* Exercise *
Please write out all of the entries exactly as they appear.

* Data *
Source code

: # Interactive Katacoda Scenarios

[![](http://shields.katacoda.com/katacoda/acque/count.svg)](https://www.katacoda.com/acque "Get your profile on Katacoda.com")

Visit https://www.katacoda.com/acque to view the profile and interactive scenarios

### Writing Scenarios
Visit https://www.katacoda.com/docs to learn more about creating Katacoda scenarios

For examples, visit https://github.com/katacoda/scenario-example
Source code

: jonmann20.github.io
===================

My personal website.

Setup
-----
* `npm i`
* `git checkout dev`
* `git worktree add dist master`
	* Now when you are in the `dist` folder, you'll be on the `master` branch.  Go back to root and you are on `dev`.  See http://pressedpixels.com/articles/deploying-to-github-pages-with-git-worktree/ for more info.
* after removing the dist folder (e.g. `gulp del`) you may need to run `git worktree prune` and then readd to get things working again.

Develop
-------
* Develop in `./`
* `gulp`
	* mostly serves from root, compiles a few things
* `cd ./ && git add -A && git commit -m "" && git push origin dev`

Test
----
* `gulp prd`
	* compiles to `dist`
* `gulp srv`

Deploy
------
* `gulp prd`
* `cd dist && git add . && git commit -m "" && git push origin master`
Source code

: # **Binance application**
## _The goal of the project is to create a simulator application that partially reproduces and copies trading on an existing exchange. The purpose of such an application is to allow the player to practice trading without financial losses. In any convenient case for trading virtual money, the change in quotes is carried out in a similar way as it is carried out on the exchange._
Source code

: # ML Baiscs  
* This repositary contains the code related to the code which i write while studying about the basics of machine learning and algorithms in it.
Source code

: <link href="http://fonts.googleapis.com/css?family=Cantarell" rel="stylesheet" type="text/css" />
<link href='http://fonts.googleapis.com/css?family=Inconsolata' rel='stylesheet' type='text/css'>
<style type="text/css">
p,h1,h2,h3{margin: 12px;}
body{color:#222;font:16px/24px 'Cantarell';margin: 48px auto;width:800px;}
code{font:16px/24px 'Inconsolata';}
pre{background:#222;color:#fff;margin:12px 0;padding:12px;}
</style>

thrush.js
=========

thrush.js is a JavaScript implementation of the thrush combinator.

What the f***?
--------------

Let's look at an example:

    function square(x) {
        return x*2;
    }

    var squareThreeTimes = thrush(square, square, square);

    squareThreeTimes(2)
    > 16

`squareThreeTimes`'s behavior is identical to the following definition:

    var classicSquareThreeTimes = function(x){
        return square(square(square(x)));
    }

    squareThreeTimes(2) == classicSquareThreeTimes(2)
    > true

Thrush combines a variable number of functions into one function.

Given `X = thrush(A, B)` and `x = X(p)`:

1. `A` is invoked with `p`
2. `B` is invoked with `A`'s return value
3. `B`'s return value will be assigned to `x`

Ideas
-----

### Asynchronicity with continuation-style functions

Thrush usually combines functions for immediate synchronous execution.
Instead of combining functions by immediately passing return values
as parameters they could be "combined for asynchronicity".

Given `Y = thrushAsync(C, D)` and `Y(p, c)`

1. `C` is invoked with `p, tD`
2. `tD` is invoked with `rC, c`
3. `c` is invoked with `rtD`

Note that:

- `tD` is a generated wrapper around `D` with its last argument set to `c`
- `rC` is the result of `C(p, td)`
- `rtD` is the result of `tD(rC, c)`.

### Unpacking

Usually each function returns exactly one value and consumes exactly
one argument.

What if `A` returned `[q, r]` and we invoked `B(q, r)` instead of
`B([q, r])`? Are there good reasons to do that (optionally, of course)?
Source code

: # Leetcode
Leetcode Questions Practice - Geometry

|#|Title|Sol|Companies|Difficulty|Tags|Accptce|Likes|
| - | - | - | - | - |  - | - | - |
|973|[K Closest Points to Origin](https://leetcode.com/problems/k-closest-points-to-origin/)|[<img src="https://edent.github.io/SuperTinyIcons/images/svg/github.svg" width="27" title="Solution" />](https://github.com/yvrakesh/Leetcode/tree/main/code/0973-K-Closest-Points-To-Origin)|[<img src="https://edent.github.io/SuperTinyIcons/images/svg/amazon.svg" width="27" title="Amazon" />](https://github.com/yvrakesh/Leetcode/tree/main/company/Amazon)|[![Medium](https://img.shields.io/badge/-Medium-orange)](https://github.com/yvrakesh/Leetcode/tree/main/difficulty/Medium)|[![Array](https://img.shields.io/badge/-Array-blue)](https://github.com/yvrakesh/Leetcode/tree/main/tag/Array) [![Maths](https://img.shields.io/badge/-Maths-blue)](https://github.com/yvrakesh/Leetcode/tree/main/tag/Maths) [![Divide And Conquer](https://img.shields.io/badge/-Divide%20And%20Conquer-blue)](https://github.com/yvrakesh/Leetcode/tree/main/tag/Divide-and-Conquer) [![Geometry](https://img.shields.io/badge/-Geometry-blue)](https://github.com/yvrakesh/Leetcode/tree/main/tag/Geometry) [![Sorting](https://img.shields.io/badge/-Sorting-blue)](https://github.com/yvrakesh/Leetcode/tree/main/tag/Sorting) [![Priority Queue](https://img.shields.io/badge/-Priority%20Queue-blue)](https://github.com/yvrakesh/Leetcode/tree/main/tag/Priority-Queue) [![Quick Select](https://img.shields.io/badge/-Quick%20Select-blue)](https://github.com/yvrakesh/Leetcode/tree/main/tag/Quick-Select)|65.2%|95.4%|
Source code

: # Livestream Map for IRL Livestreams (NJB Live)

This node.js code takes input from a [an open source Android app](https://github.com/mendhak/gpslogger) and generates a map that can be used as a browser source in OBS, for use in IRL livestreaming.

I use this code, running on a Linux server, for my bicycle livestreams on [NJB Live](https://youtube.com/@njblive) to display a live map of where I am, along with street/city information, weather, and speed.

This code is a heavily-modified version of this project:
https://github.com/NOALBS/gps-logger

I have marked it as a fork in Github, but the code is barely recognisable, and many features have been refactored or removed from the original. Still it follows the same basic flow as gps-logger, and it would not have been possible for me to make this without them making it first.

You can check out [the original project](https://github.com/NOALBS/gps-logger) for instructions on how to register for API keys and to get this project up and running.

* Written response *
Source code

: # Interactive Katacoda Scenarios

[![](http://shields.katacoda.com/katacoda/acque/count.svg)](https://www.katacoda.com/acque "Get your profile on Katacoda.com")

Visit https://www.katacoda.com/acque to view the profile and interactive scenarios

### Writing Scenarios
Visit https://www.katacoda.com/docs to learn more about creating Katacoda scenarios

For examples, visit https://github.com/katacoda/scenario-example
Source code

: jonmann20.github.io
===================

My personal website.

Setup
-----
* `npm i`
* `git checkout dev`
* `git worktree add dist master`
	* Now when you are in the `dist` folder, you'll be on the `master` branch.  Go back to root and you are on `dev`.  See http://pressedpixels.com/articles/deploying-to-github-pages-with-git-worktree/ for more info.
* after removing the dist folder (e.g. `gulp del`) you may need to run `git worktree prune` and then readd to get things working again.

Develop
-------
* Develop in `./`
* `gulp`
	* mostly serves from root, compiles a few things
* `cd ./ && git add -A && git commit -m "" && git push origin dev`

Test
----
* `gulp prd`
	* compiles to `dist`
* `gulp srv`

Deploy
------
* `gulp prd`
* `cd dist && git add . && git commit -m "" && git push origin master`
Source code

: # **Binance application**
## _The goal of the project is to create a simulator application that partially reproduces and copies trading on an existing exchange. The purpose of such an application is to allow the player to practice trading without financial losses. In any convenient case for trading virtual money, the change in quotes is carried out in a similar way as it is carried out on the exchange._
Source code

: # ML Baiscs  
* This repositary contains the code related to the code which i write while studying about the basics of machine learning and algorithms in it.
Source code

: <link href="http://fonts.googleapis.com/css?family=Cantarell" rel="stylesheet" type="text/css" />
<link href='http://fonts.googleapis.com/css?family=Inconsolata' rel='stylesheet' type='text/css'>
<style type="text/css">
p,h1,h2,h3{margin: 12px;}
body{color:#222;font:16px/24px 'Cantarell';margin: 48px auto;width:800px;}
code{font:16px/24px 'Inconsolata';}
pre{background:#222;color:#fff;margin:12px 0;padding:12px;}
</style>

thrush.js
=========

thrush.js is a JavaScript implementation of the thrush combinator.

What the f***?
--------------

Let's look at an example:

    function square(x) {
        return x*2;
    }

    var squareThreeTimes = thrush(square, square, square);

    squareThreeTimes(2)
    > 16

`squareThreeTimes`'s behavior is identical to the following definition:

    var classicSquareThreeTimes = function(x){
        return square(square(square(x)));
    }

    squareThreeTimes(2) == classicSquareThreeTimes(2)
    > true

Thrush combines a variable number of functions into one function.

Given `X = thrush(A, B)` and `x = X(p)`:

1. `A` is invoked with `p`
2. `B` is invoked with `A`'s return value
3. `B`'s return value will be assigned to `x`

Ideas
-----

### Asynchronicity with continuation-style functions

Thrush usually combines functions for immediate synchronous execution.
Instead of combining functions by immediately passing return values
as parameters they could be "combined for asynchronicity".

Given `Y = thrushAsync(C, D)` and `Y(p, c)`

1. `C` is invoked with `p, tD`
2. `tD` is invoked with `rC, c`
3. `c` is invoked with `rtD`

Note that:

- `tD` is a generated wrapper around `D` with its last argument set to `c`
- `rC` is the result of `C(p, td)`
- `rtD` is the result of `tD(rC, c)`.

### Unpacking

Usually each function returns exactly one value and consumes exactly
one argument.

What if `A` returned `[q, r]` and we invoked `B(q, r)` instead of
`B([q, r])`? Are there good reasons to do that (optionally, of course)?
Source code

: # Leetcode
Leetcode Questions Practice - Geometry

|#|Title|Sol|Companies|Difficulty|Tags|Accptce|Likes|
| - | - | - | - | - |  - | - | - |
|973|[K Closest Points to Origin](https://leetcode.com/problems/k-closest-points-to-origin/)|[<img src="https://edent.github.io/SuperTinyIcons/images/svg/github.svg" width="27" title="Solution" />](https://github.com/yvrakesh/Leetcode/tree/main/code/0973-K-Closest-Points-To-Origin)|[<img src="https://edent.github.io/SuperTinyIcons/images/svg/amazon.svg" width="27" title="Amazon" />](https://github.com/yvrakesh/Leetcode/tree/main/company/Amazon)|[![Medium](https://img.shields.io/badge/-Medium-orange)](https://github.com/yvrakesh/Leetcode/tree/main/difficulty/Medium)|[![Array](https://img.shields.io/badge/-Array-blue)](https://github.com/yvrakesh/Leetcode/tree/main/tag/Array) [![Maths](https://img.shields.io/badge/-Maths-blue)](https://github.com/yvrakesh/Leetcode/tree/main/tag/Maths) [![Divide And Conquer](https://img.shields.io/badge/-Divide%20And%20Conquer-blue)](https://github.com/yvrakesh/Leetcode/tree/main/tag/Divide-and-Conquer) [![Geometry](https://img.shields.io/badge/-Geometry-blue)](https://github.com/yvrakesh/Leetcode/tree/main/tag/Geometry) [![Sorting](https://img.shields.io/badge/-Sorting-blue)](https://github.com/yvrakesh/Leetcode/tree/main/tag/Sorting) [![Priority Queue](https://img.shields.io/badge/-Priority%20Queue-blue)](https://github.com/yvrakesh/Leetcode/tree/main/tag/Priority-Queue) [![Quick Select](https://img.shields.io/badge/-Quick%20Select-blue)](https://github.com/yvrakesh/Leetcode/tree/main/tag/Quick-Select)|65.2%|95.4%|
Source code

: # Livestream Map for IRL Livestreams (NJB Live)

This node.js code takes input from a [an open source Android app](https://github.com/mendhak/gpslogger) and generates a map that can be used as a browser source in OBS, for use in IRL livestreaming.

I use this code, running on a Linux server, for my bicycle livestreams on [NJB Live](https://youtube.com/@njblive) to display a live map of where I am, along with street/city information, weather, and speed.

This code is a heavily-modified version of this project:
https://github.com/NOALBS/gps-logger

I have marked it as a fork in Github, but the code is barely recognisable, and many features have been refactored or removed from the original. Still it follows the same basic flow as gps-logger, and it would not have been possible for me to make this without them making it first.

You can check out [the original project](https://github.com/NOALBS/gps-logger) for instructions on how to register for API keys and to get this project up and running.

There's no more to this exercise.